Similarly, the Football Association might float Wembley rather than try to sell it, as it apparently wants to, and use the proceeds for grass-roots football.

It might also be a solution to open-ended property funds. Investors like these because the fund is in property but the investor can take his or her cash out at any time.

Normally there is enough liquidity to do this. But at the time of the Brexit vote, and possibly if there is a “no deal” outcome in the current negotiations, the flood of redemptions might be too much for the fund to cope with.

Then investors have to wait — possibly for months — while properties are sold.

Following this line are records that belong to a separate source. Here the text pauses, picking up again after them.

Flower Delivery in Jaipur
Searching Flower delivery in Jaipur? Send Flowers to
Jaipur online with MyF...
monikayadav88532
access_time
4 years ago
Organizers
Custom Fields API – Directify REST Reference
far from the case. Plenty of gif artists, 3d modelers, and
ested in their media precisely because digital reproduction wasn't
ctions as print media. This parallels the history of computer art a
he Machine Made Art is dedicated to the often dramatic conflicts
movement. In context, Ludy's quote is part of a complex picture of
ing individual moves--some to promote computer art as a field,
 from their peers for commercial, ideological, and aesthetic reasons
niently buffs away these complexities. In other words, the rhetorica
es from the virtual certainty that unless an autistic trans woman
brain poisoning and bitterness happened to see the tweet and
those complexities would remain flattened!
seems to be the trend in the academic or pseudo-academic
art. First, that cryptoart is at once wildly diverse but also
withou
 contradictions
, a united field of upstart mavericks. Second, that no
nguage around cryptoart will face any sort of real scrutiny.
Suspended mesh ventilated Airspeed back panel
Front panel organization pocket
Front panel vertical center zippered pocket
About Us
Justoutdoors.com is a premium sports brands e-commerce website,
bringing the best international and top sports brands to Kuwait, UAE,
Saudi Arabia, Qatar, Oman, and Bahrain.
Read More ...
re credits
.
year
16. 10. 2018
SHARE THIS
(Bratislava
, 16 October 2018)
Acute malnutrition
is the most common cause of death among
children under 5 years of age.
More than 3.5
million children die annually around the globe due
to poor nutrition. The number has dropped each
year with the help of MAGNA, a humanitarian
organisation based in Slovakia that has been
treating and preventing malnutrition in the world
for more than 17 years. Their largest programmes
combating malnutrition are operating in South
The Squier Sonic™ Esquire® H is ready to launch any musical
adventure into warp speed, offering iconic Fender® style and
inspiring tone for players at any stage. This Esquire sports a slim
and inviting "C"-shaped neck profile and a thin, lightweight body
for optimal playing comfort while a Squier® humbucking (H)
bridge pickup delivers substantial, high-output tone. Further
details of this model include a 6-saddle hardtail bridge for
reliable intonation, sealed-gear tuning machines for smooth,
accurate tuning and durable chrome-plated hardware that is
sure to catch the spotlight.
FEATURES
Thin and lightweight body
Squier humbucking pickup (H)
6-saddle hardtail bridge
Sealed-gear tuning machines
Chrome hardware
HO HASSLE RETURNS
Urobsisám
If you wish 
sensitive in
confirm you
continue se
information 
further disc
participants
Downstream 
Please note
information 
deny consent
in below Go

But in future funds might want to have some IPSX shares which could, if necessary, be sold to match a run by investors.

How big such a portfolio would have to be is a matter for conjecture, but the chances are that the fund would not have to sell actual property, and investors would not have to be gated.

Institutional investors focus on equities, bonds and real estate. But real estate has always been different because investors are in the hands of chartered surveyors who were the ones who ruled on value.

In good times that could be more than expected; in bad times it could be worse because liquidity often dwindles just when it is needed.

So property assets always have that degree of uncertainty.

That too should change. Shares in the IPSX will enhance liquidity, and property in time could emerge as an equal, rather than a nice-to-have, asset.

Gahan certainly hopes so and hopes also to have the first shares up and running, possibly even in the first quarter of this year, but if not certainly in the months thereafter. IPSX could well become a major market.